What is Hang Gliding?

Hang Gliding

About Hang Gliding

  • Invented: First invented in 1891; modern sport emerged in the 1960s
  • Founded By: Otto Lilienthal, John Dickenson
  • Highest Governing Body: Fédération Aéronautique Internationale (FAI), United States Hang Gliding and Paragliding Association (USHPA)

Hang gliding is an aerial sport where pilots fly a lightweight, non-motorized aircraft known as a glider. Gliders are wide, delta-shaped sails that use gravity and thermal updrafts to maintain flight. Hang gliding was first invented in the 1890s by some of the pioneers of air travel. In 1891, German aviator Otto Lilienthal began a series of thousands of successful flights using a glider before perishing in a fatal glider accident in 1896. Lilienthal's glider was known for its repeated, successful flights, and before his death, his designs were published, along with kits for others to make their own gliders.
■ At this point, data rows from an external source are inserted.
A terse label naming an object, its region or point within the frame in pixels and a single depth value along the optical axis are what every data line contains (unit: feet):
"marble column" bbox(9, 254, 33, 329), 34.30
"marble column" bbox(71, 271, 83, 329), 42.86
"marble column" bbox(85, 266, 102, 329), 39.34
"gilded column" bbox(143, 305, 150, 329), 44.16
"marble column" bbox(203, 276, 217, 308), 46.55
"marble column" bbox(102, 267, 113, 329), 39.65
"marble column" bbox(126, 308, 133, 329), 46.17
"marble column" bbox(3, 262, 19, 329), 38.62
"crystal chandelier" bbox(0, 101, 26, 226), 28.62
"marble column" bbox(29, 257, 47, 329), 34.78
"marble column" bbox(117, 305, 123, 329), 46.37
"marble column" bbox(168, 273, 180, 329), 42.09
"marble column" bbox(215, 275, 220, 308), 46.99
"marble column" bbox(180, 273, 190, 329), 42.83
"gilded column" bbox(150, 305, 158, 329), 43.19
These early gliders were biplanes, meaning that they had two sets of wings and were controlled by a pilot hanging from a parallel bar beneath the craft by the armpits.
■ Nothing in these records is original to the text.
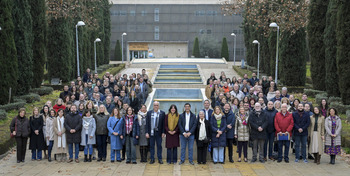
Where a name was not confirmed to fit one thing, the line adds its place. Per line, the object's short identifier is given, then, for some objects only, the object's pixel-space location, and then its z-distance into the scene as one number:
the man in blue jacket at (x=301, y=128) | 10.78
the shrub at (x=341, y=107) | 16.31
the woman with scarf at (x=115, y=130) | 10.85
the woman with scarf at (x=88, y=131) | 10.94
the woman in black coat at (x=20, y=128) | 10.93
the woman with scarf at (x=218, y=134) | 10.68
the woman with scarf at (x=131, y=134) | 10.77
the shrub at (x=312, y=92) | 21.03
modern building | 64.69
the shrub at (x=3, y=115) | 14.98
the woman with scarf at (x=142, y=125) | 10.76
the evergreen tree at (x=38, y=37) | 22.33
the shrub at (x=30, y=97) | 19.33
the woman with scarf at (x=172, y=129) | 10.65
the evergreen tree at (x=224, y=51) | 58.93
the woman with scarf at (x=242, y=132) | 10.95
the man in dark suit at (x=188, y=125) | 10.58
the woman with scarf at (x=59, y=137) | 10.98
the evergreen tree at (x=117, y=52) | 60.85
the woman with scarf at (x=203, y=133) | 10.61
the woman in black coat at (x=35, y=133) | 11.04
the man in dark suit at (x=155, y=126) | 10.71
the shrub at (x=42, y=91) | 22.36
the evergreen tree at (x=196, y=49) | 61.72
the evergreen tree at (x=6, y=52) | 17.17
The modern version of hang gliding emerged in the 1960s, replacing Lilienthal's biplane design with a more aerodynamic, delta-shaped sail, inspired by the kite designs of Francis and Gertrude Rogallo. Initially, these gliders were used to glide down the coastal dunes of California beaches or towed behind speedboats in Australia, similar to paragliding. The modern hang glider was invented by John Dickenson, an Australian, who added a swing seat to the Rogallo kite design. Hang gliding quickly rose in popularity throughout the United States in the 1970s, and continual improvements to the sport have been made since then.
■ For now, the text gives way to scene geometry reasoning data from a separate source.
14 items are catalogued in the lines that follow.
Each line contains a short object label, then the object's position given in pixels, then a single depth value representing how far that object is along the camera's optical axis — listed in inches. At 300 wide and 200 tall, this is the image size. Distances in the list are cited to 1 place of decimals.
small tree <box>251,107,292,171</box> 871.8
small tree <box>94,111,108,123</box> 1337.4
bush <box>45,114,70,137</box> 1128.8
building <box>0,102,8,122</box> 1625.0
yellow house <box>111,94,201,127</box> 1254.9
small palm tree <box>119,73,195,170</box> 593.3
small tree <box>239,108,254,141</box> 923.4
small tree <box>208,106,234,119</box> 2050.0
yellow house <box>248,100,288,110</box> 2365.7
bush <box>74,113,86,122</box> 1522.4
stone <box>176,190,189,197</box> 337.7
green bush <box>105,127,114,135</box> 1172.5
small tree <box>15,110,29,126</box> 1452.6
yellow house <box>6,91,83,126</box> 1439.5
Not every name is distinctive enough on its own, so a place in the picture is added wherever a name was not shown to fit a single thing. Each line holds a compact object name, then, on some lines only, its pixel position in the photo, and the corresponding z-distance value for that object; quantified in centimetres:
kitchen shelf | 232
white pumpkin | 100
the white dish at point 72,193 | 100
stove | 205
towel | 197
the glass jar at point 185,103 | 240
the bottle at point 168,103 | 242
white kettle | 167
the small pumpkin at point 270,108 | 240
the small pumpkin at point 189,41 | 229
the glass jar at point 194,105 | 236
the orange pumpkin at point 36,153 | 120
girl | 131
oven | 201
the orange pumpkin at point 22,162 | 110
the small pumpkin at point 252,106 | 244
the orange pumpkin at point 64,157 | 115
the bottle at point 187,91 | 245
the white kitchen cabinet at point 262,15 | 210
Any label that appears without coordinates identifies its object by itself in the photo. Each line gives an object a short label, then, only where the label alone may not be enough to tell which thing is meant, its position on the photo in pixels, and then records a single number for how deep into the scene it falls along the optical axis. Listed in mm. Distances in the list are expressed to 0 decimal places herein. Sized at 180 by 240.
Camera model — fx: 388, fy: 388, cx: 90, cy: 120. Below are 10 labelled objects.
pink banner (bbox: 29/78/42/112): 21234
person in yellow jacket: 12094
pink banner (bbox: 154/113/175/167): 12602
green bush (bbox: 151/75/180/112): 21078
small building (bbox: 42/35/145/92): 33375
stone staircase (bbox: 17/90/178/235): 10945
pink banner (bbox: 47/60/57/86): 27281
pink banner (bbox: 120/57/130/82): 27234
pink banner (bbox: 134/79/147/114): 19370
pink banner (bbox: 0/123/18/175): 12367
Hang gliders use gravity as their means of propulsion, meaning that the craft is always flying downward from its starting point. However, by locating and flying into thermal updrafts, gliders can stay aloft for extended periods of time, even hours, before landing. In 1999, the world-record flight distance for a hang glider came in at 308 miles. International hang gliding is overseen by the Fédération Aéronautique Internationale (FAI), which organizes many world championships for hang gliders. American hang gliding activities are overseen by the United States Hang Gliding and Paragliding Association (USHPA).

FAQ

What is hang gliding?

Hang gliding is a sport where pilots use gravity and updrafts to fly small, non-motorized aircraft known as gliders, which traditionally consist of a delta-shaped sail and a swing seat with a parallel bar for hand control. Hang gliding is a popular recreational activity, but many hang gliding competitions, managed both by the FAI and the USHPA, are held throughout the world. The history of hang gliding stretches back to the first pioneers of aviation, and the sport is continually being updated with better-performing gliders to enhance participant experience.

Where are the best places to go hang gliding?

There are many places throughout the world that are popular hang gliding destinations. In the United States, Kitty Hawk, North Carolina, is a popular destination due to its association with the famous brother duo of Orville and Wilbur Wright, who performed some of America's earliest flight experiments. Another popular location is Rio de Janeiro, Brazil, where scenic hang gliding flights often begin over the Tijuca Rainforest and pass over famous sites such as the Pedra da Gavea and the Christ the Redeemer statue. Another popular hang gliding spot is Fethiye, Turkey, where glides can take off from Mount Babadag and fly over the Ölüdeniz Lagoon, where the annual Ölüdeniz Air Games are held as a result of the ideal gliding weather.

What equipment do I need to safely go hang gliding?

Various equipment is needed in order to hang glide safely. The first and most crucial piece of equipment is the glider itself, which consists of a sail supported by a rig of aluminum tubes with a crossbar and a control bar. Various wires also help the glider maintain stability and function, allowing for safe maneuverability and landings. Aside from the glider, pilots are required to wear a harness that attaches them to the glider, helmets, goggles, and often a reserve parachute, which can be opened in the event of a malfunction. Some hang gliding pilots choose to use instruments such as an altimeter used to measure altitude, or a variometer, which tracks the glider's rate of ascent or descent.